A ciência está do nosso lado e devemos agradecer o enorme avanço que a investigação das células estaminais representa como também aproveitar o que a tecnologia coloca ao alcance da maioria dos cidadãos.
Poder comprar a possibilidade de tratamento e cura de um problema de saúde – que não desejamos que venha a ocorrer – para um filho vale mais que qualquer jackpot ou lotaria.
2. Como avalia a importância deste “seguro biológico”?
Não é uma solução milagrosa hoje. Não cura todos os males. Resolve alguns. E daqui a 10 anos servirá de tratamento para quantas doenças? E daqui a 20 quantas novas utilidades a ciência lhes dará?

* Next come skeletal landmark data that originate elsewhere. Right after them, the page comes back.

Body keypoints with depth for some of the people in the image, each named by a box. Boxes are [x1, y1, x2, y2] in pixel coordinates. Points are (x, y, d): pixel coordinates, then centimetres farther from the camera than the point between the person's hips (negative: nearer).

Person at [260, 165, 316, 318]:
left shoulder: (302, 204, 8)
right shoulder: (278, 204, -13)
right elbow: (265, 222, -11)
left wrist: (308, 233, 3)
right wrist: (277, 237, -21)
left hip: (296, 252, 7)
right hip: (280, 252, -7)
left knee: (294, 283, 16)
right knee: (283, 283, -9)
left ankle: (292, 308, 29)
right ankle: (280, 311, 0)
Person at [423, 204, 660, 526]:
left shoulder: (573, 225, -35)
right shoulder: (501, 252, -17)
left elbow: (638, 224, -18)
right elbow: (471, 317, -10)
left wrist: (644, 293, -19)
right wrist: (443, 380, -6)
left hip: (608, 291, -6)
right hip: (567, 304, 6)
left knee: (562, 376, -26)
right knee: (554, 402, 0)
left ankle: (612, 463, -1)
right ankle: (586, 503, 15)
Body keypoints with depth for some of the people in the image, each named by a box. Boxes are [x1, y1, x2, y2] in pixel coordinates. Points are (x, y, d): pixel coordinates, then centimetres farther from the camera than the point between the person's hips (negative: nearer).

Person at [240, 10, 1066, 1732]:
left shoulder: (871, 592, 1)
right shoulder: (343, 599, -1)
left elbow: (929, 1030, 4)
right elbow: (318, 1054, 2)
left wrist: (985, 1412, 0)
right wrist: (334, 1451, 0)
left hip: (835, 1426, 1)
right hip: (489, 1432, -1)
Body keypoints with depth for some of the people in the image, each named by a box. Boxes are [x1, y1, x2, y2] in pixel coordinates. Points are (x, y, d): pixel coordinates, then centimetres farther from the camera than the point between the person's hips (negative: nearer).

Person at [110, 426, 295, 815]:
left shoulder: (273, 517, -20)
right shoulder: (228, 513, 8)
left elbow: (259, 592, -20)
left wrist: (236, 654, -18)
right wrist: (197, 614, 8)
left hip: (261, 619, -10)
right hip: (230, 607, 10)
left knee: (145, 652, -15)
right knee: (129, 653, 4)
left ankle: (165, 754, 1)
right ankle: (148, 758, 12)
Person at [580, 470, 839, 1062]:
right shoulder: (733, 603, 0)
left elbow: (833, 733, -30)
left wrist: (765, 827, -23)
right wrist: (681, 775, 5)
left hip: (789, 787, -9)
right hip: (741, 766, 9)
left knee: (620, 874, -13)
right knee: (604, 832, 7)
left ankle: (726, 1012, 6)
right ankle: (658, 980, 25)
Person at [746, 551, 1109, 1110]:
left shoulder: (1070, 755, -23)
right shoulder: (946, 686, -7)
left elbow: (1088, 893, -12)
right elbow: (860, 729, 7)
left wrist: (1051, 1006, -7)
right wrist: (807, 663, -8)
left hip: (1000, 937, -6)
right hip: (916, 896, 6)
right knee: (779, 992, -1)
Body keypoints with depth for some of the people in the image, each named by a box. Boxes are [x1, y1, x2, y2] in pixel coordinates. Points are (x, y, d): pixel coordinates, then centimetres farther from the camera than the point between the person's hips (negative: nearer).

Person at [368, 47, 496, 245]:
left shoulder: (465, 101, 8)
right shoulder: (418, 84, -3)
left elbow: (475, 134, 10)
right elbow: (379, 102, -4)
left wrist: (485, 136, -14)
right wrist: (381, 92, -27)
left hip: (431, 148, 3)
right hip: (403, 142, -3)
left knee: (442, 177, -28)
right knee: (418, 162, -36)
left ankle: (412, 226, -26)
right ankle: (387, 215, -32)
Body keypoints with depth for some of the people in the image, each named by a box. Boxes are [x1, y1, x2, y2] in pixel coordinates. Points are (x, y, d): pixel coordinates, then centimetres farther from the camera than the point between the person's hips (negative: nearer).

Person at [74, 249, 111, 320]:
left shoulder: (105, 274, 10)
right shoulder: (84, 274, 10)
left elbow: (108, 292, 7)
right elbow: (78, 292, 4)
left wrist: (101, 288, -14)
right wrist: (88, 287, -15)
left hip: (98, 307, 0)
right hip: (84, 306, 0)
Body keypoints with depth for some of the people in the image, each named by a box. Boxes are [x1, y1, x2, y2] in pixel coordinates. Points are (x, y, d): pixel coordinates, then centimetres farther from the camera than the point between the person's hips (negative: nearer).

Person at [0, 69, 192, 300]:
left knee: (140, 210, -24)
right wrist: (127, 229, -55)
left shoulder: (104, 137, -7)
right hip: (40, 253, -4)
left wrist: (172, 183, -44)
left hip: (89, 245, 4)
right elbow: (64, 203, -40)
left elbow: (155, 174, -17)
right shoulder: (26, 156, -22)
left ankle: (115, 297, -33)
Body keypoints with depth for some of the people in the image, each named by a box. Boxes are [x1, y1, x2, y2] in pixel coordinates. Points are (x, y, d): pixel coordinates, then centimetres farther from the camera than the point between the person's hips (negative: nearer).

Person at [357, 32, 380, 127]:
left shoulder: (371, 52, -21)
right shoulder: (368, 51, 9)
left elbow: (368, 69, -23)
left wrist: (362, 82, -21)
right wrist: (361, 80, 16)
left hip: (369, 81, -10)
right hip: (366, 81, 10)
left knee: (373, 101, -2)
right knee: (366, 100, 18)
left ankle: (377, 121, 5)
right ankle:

O essencial desta questão resume-se ao desejo de fazer o seguro para nunca precisar de o accionar.
3. Que sonhos gostaria de ver as suas filhas concretizar?
Espero nunca cair na asneira, própria de muitos pais, de desejar para os filhos aquilo que nunca conseguiram eles alcançar. Gostava que realizassem os seus sonhos. Se nesses sonhos estiver uma quota-parte de responsabilidade social de tornar o seu mundo e o dos outros um pouco melhor, serei uma mãe feliz.
4. Como apresentadora de televisão e uma opinion maker na nossa sociedade, que mensagem importante gostaria de passar às futuras mães sobre a criopreservação?
Vale a pena o investimento. Não é barato, não. Mas é um investimento valiosíssimo. Tão importante como ou-
tras apostas estruturantes que faremos para os nossos filhos ao longo da vida.
Diluído no tempo não será mais caro do que meia dúzia de ténis de marca. Perante isto, o que preferimos?